Con frecuencia escuchamos a unos señores expertos –no sin cierta afectación y con tono maniqueísta- referirse a “los problemas estructurales” del país con un enfoque que, generalmente, es derrotista.
Cuando subrayan estas dificultades con un apellido anexo, que le confiere un aire de intrincado misterio, nos quieren decir que estamos ante lo irremediable. Los políticos profesan el mismo credo.
De ahí es que como la pobreza y la corrupción son “estructurales” –sólo para poner dos ejemplos- convivimos con estos fenómenos, que son partes de la cotidianidad, tan nuestros que, a veces, preferimos ignorar que están ahí.
Presto oídos sordos, porque me resultan palabras necias, al abordaje que los mesías redentoristas hacen de estas falencias con toda clase de promesas, algunas surrealistas y otras tan chistosas que parecerían provenir de la factura de Cuquín, Boruga o Raymond Pozo.
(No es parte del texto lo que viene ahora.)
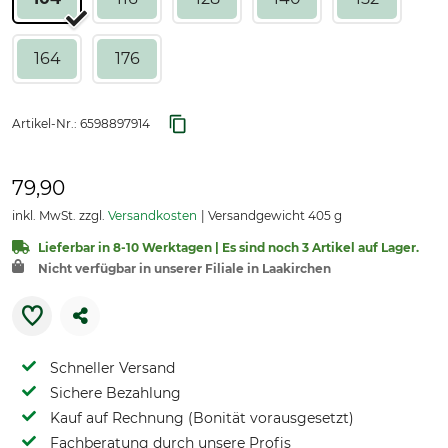
164
176
Artikel-Nr.:
6598897914
79,90
inkl. MwSt. zzgl.
Versandkosten
Versandgewicht 405 g
Lieferbar in 8-10 Werktagen | Es sind noch 3 Artikel auf Lager.
Nicht verfügbar in unserer Filiale in Laakirchen
Schneller Versand
Sichere Bezahlung
Kauf auf Rechnung (Bonität vorausgesetzt)
Fachberatung durch unsere Profis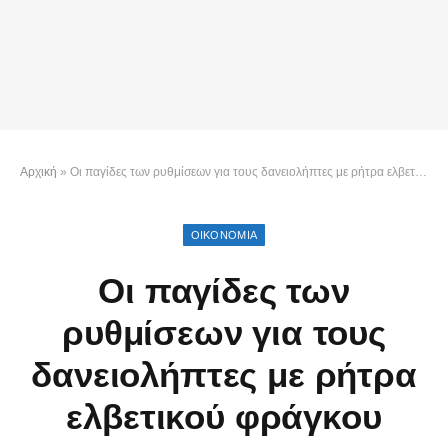
Αρχική
»
Οι παγίδες των ρυθμίσεων για τους δανειολήπτες με ρήτρα ελβετικού φράγκου
ΟΙΚΟΝΟΜΙΑ
Οι παγίδες των
ρυθμίσεων για τους
δανειολήπτες με ρήτρα
ελβετικού φράγκου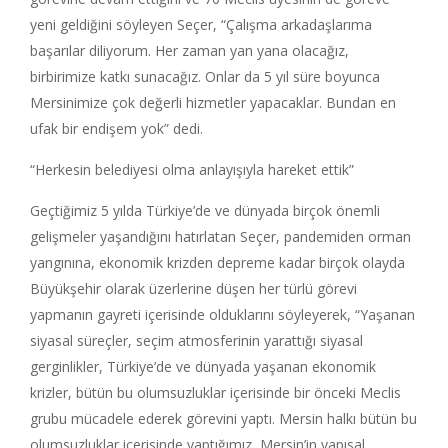
yeni geldiğini söyleyen Seçer, “Çalışma arkadaşlarıma
başarılar diliyorum. Her zaman yan yana olacağız,
birbirimize katkı sunacağız. Onlar da 5 yıl süre boyunca
Mersinimize çok değerli hizmetler yapacaklar. Bundan en
ufak bir endişem yok” dedi.
“Herkesin belediyesi olma anlayışıyla hareket ettik”
Geçtiğimiz 5 yılda Türkiye’de ve dünyada birçok önemli
gelişmeler yaşandığını hatırlatan Seçer, pandemiden orman
yangınına, ekonomik krizden depreme kadar birçok olayda
Büyükşehir olarak üzerlerine düşen her türlü görevi
yapmanın gayreti içerisinde olduklarını söyleyerek, “Yaşanan
siyasal süreçler, seçim atmosferinin yarattığı siyasal
gerginlikler, Türkiye’de ve dünyada yaşanan ekonomik
krizler, bütün bu olumsuzluklar içerisinde bir önceki Meclis
grubu mücadele ederek görevini yaptı. Mersin halkı bütün bu
olumsuzluklar içerisinde yaptığımız, Mersin’in yapısal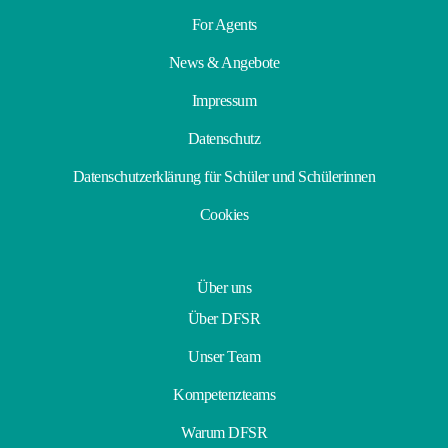
For Agents
News & Angebote
Impressum
Datenschutz
Datenschutzerklärung für Schüler und Schülerinnen
Cookies
Über uns
Über DFSR
Unser Team
Kompetenzteams
Warum DFSR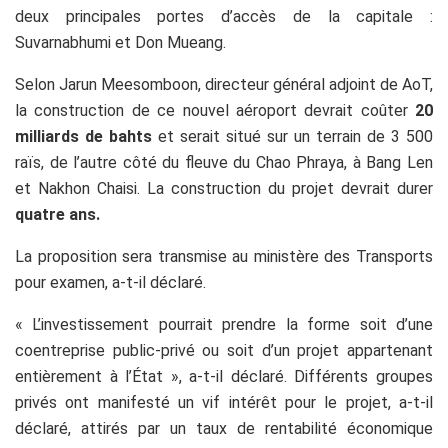
deux principales portes d’accès de la capitale :
Suvarnabhumi et Don Mueang.
Selon Jarun Meesomboon, directeur général adjoint de AoT,
la construction de ce nouvel aéroport devrait coûter
20
milliards de bahts
et serait situé sur un terrain de 3 500
raïs, de l’autre côté du fleuve du Chao Phraya, à Bang Len
et Nakhon Chaisi. La construction du projet devrait durer
quatre ans.
La proposition sera transmise au ministère des Transports
pour examen, a-t-il déclaré.
« L’investissement pourrait prendre la forme soit d’une
coentreprise public-privé ou soit d’un projet appartenant
entièrement à l’État », a-t-il déclaré. Différents groupes
privés ont manifesté un vif intérêt pour le projet, a-t-il
déclaré, attirés par un taux de rentabilité économique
¿Es dable creer en el discurso anti-corrupción de alguien que se pasea sin rubor con una cohorte de gavilleros en busca de su botín? ¿Pueden convencer con la intención de redimir a los pobres cuando todo lo que hacen es reproducirlos en cada transacción que engorda sus propios bolsillos?
Si compiláramos todas las palabras puestas sobre el inocente papel (estudios, ensayos, leyes, decretos, resoluciones, convenios internacionales) obtendríamos una suerte de Biblioteca de Alejandría para la solución de la pobreza y la corrupción.
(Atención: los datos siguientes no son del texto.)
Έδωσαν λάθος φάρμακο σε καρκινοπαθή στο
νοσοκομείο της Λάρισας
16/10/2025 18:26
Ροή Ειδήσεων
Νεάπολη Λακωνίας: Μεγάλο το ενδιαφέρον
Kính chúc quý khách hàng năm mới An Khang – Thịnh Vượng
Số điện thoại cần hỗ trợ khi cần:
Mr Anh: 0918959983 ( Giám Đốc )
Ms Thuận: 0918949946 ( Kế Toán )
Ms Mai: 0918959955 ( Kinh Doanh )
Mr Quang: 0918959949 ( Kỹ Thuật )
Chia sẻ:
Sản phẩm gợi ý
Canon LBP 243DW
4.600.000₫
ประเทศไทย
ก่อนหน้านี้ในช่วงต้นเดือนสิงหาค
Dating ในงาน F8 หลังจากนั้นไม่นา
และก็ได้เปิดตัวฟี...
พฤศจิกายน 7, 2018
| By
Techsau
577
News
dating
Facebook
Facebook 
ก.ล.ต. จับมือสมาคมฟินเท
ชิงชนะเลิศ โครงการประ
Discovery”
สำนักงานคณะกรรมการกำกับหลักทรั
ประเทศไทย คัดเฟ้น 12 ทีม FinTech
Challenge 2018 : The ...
Todo está dicho y diagnosticado. El déficit es de acción. Y la empresa no es difícil. Los llamados “problemas estructurales” no son más que una cadena de pequeñas dificultades.
Necesitamos micro-gerencia, atacar sistemáticamente los minúsculos eslabones de la gran cadena, arremangarnos para dirigir el Estado con una lista de prioridades, un “checklist” que garantice las ejecuciones sin rupturas. Es como gobernar desde la calle. Esto supone un cambio drástico en la cultura del poder.